Cell Viability and Annexin V-FITC Flow Cytometry

Min6 cells were grown in 24-well plates and treated with 5–10 mM Gal-STZ or STZ or 20 μM GlcNAcstatin, harvested after 6 hr, and stained with trypan blue to distinguish live from dead cells. An Annexin V-FITC (using the Annexin V-FITC apoptosis detection kit from BioVision) readout was used to quantitate cell viability through FACS. Min6 cells were plated at a density of 2 × 105 cells and treated for 6 hr with 5–10 mM Gal-STZ or STZ or 20 μM GlcNAcstatin. After incubation, all the cells (attached and supernatant) were collected, washed with PBS, and resuspended in the Annexin V binding buffer and incubated with Annexin V for 5 min in the dark before analyzing with flow cytometry (ex = 488 nm; em = 530 nm) using a FITC signal detector (FL 1).

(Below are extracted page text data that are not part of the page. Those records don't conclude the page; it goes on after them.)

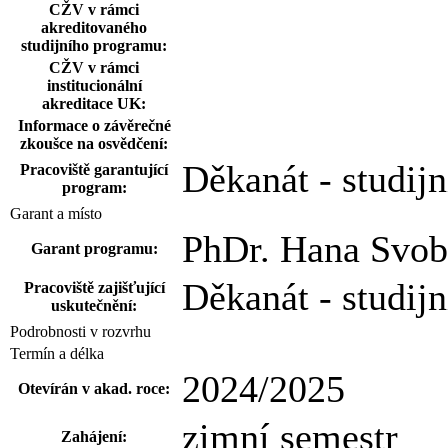
CŽV v rámci
akreditovaného
studijního programu:
CŽV v rámci
institucionální
akreditace UK:
Informace o závěrečné
zkoušce na osvědčení:
Děkanát - studijn
Pracoviště garantující
program:
Garant a místo
PhDr. Hana Svob
Garant programu:
Děkanát - studijn
Pracoviště zajišťující
uskutečnění:
Podrobnosti v rozvrhu
Termín a délka
2024/2025
Otevírán v akad. roce:
zimní semestr
Zahájení:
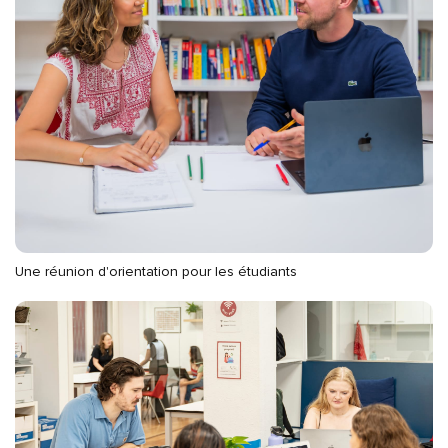
Une réunion d'orientation pour les étudiants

Caspase 3 Activation Microscopy

To study Gal-STZ/STZ-induced apoptosis in fixed Min6 cells, a caspase 3 (Asp175) antibody (Cell Signaling Technology) was used which specifically detects the large fragment of the activated caspase 3. Min6 cells were grown on coverslips in six-well plates and treated with 5–10 mM Gal-STZ or STZ or 20 μM GlcNAcstatin for 8 hr. The cells were then fixed with 4% paraformaldehyde, blocked with 5% goat serum, incubated overnight with primary antibody, washed, and then incubated with a Texas red-conjugated anti-rabbit secondary antibody for 1 hr. After washing, the cells were mounted with Vectashield (Vector Labs) and examined under an LSM 510 Meta Zeiss microscope with an excitation wavelength of 543 nm (Texas red).

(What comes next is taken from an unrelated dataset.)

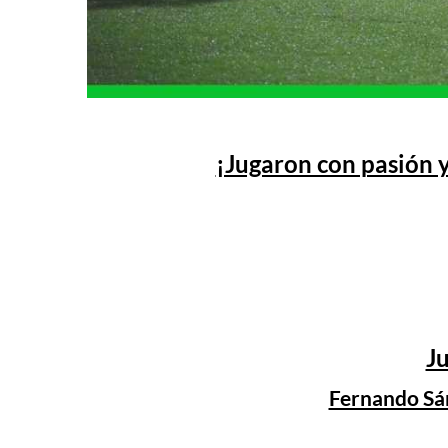
¡Jugaron con pasión y
J
Fernando Sán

Live cell imaging was performed with a Leica DMIRB inverted microscope with a 10× phase contrast objective. Min6 cells were grown on an Ibidi microslide VI and 10 mM Gal-STZ or STZ was added to the cells, followed immediately by addition of 10 μM freshly prepared NucView 488 caspase 3 substrate (Biotium) and covered with mineral oil to reduce evaporation. The microslide was placed in an environmental chamber at 37°C to which the microscope was attached. The microscope, stage, and camera were controlled using Openlab (Improvision) software. The NucView 488 fluorescence signal was detected using a FITC filter set. The data were collected every hour for 12 hr from five different microscopic fields for each sample.